The state will distribute these funds to districts and charter schools in a separate allocation after meeting the required 29 percent reimbursement rate. Because this is a fixed amount of money, the actual increase (as a percentage of costs) will depend on the total costs incurred by each district and charter school in FY2020, a figure we won’t know until sometime in late 2020 or early 2021. The state would continue to reimburse districts’ special education transportation costs at the required minimum rate of 70 percent.

The additional state funds in the Governor’s budget will have different effects on school funding depending on the level of analysis – statewide or individual district impact. To examine the statewide impact, consider the pie chart presented here. The $120 million will NOT affect the overall size of the pie (i.e., amount of services provided and costs incurred), but it will change the size of individual shares (i.e., financing sources of total costs). Specifically, the share of the special education costs funded by the state will increase, while the share of these costs covered by local districts’ will fall by a like amount.

Overall, the money will lower the state’s encroachment rate and thus the amount districts must contribute from their general funds to finance special education. That shakes out at about $80 per student for districts to program in their schools. Districts are not obligated to direct these funds to special education classrooms, but some might. Certainly, many will use the money in their general education classrooms after years of allocating some of their discretionary funding to special ed.  

The effect on individual district finances will vary depending on a host of factors, most notably the current degree of encroachment. For most, the additional state dollars would likely go to offset, dollar for dollar, a district’s general fund contribution to the special education classroom. Given that encroachment averaged about $460 per general education student in 2016, many districts will use the funding to reduce, not eliminate, their encroachment rate.

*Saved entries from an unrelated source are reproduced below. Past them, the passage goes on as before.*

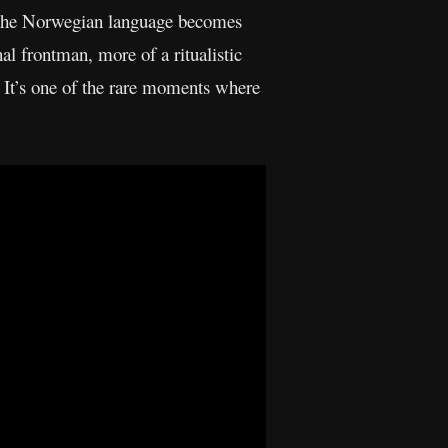
f the Norwegian language becomes
al frontman, more of a ritualistic
k. It’s one of the rare moments where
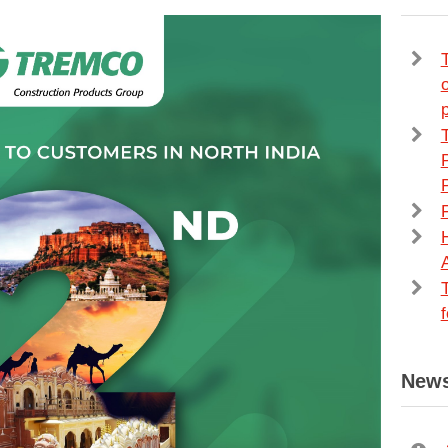
p
H
News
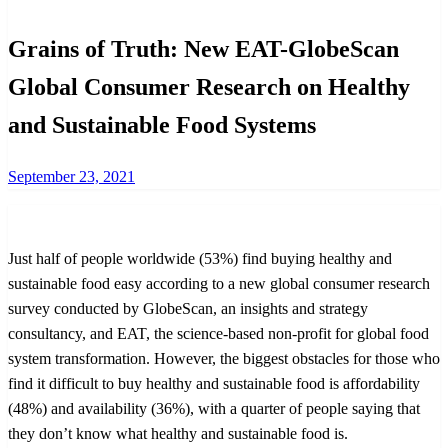
Grains of Truth: New EAT-GlobeScan
Global Consumer Research on Healthy
and Sustainable Food Systems
Posted
September 23, 2021
on
Just half of people worldwide (53%) find buying healthy and
sustainable food easy according to a new global consumer research
survey conducted by GlobeScan, an insights and strategy
consultancy, and EAT, the science-based non-profit for global food
system transformation. However, the biggest obstacles for those who
find it difficult to buy healthy and sustainable food is affordability
(48%) and availability (36%), with a quarter of people saying that
they don’t know what healthy and sustainable food is.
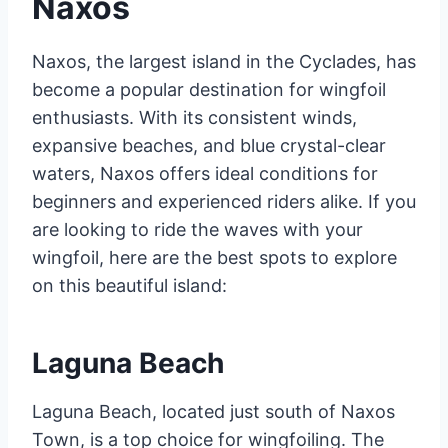
Naxos
Naxos, the largest island in the Cyclades, has
become a popular destination for wingfoil
enthusiasts. With its consistent winds,
expansive beaches, and blue crystal-clear
waters, Naxos offers ideal conditions for
beginners and experienced riders alike. If you
are looking to ride the waves with your
wingfoil, here are the best spots to explore
on this beautiful island:
Laguna Beach
Laguna Beach, located just south of Naxos
Town, is a top choice for wingfoiling. The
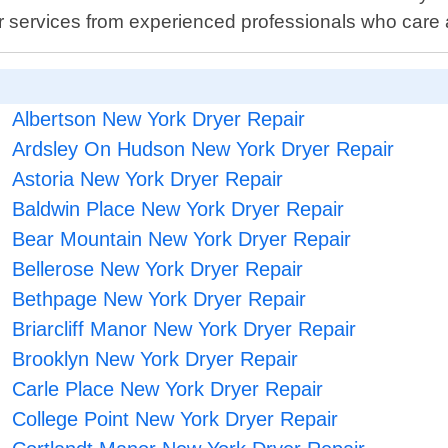
air services from experienced professionals who care
Albertson New York Dryer Repair
Ardsley On Hudson New York Dryer Repair
Astoria New York Dryer Repair
Baldwin Place New York Dryer Repair
Bear Mountain New York Dryer Repair
Bellerose New York Dryer Repair
Bethpage New York Dryer Repair
Briarcliff Manor New York Dryer Repair
Brooklyn New York Dryer Repair
Carle Place New York Dryer Repair
College Point New York Dryer Repair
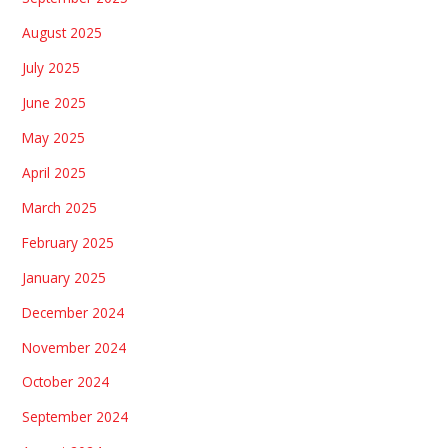
August 2025
July 2025
June 2025
May 2025
April 2025
March 2025
February 2025
January 2025
December 2024
November 2024
October 2024
September 2024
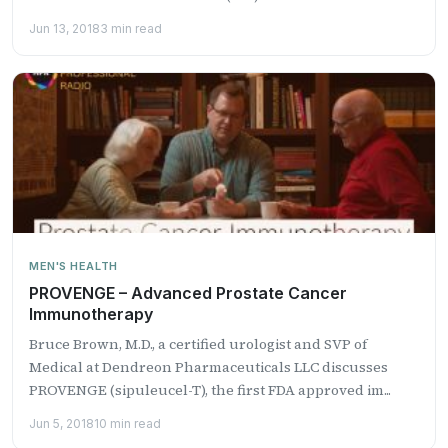
Jun 13, 2018
3 min read
MEN'S HEALTH
PROVENGE – Advanced Prostate Cancer
Immunotherapy
Bruce Brown, M.D., a certified urologist and SVP of
Medical at Dendreon Pharmaceuticals LLC discusses
PROVENGE (sipuleucel-T), the first FDA approved im...
Jun 5, 2018
10 min read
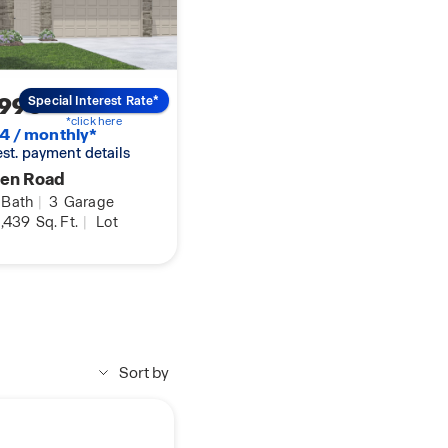
,990
Special Interest Rate*
*click here
4 / monthly*
 est. payment details
ren Road
Bath
|
3
Garage
,439
Sq. Ft.
|
Lot
Sort by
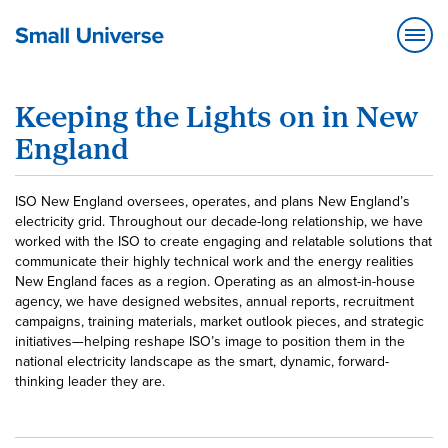
Keeping the Lights on in New
England
ISO New England oversees, operates, and plans New England’s
electricity grid. Throughout our decade-long relationship, we have
worked with the ISO to create engaging and relatable solutions that
communicate their highly technical work and the energy realities
New England faces as a region. Operating as an almost-in-house
agency, we have designed websites, annual reports, recruitment
campaigns, training materials, market outlook pieces, and strategic
initiatives—helping reshape ISO’s image to position them in the
national electricity landscape as the smart, dynamic, forward-
thinking leader they are.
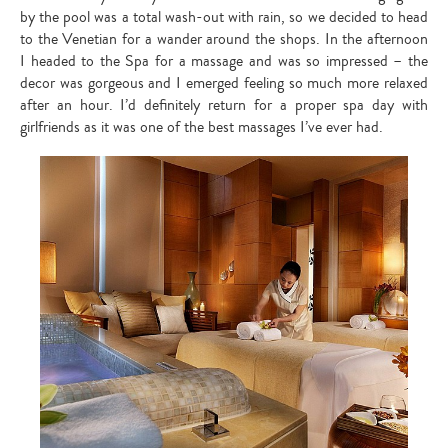
by the pool was a total wash-out with rain, so we decided to head
to the Venetian for a wander around the shops. In the afternoon
I headed to the Spa for a massage and was so impressed – the
decor was gorgeous and I emerged feeling so much more relaxed
after an hour. I’d definitely return for a proper spa day with
girlfriends as it was one of the best massages I’ve ever had.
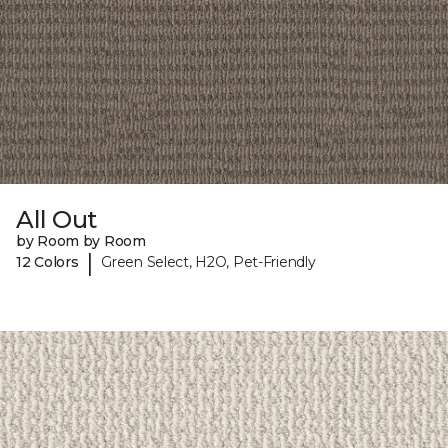
All Out
by Room by Room
|
12 Colors
Green Select, H2O, Pet-Friendly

The Governor should be applauded for directing attention and financial resources to special education. This topic has received scant attention by state policymakers despite calls from advocates, school officials, and researchers to address the challenges posed by Michigan’s current funding approach (here, here, and here). This approach is unfair to special education students because of the limited state reimbursement and restrictions placed on other dedicated revenue sources. Also, the finance system affects the general education student population because of the high degree of encroachment that requires districts to finance costs with resources intended for the general education classroom. The governor’s budget recommendation begins an important conversation in which policymakers should participate.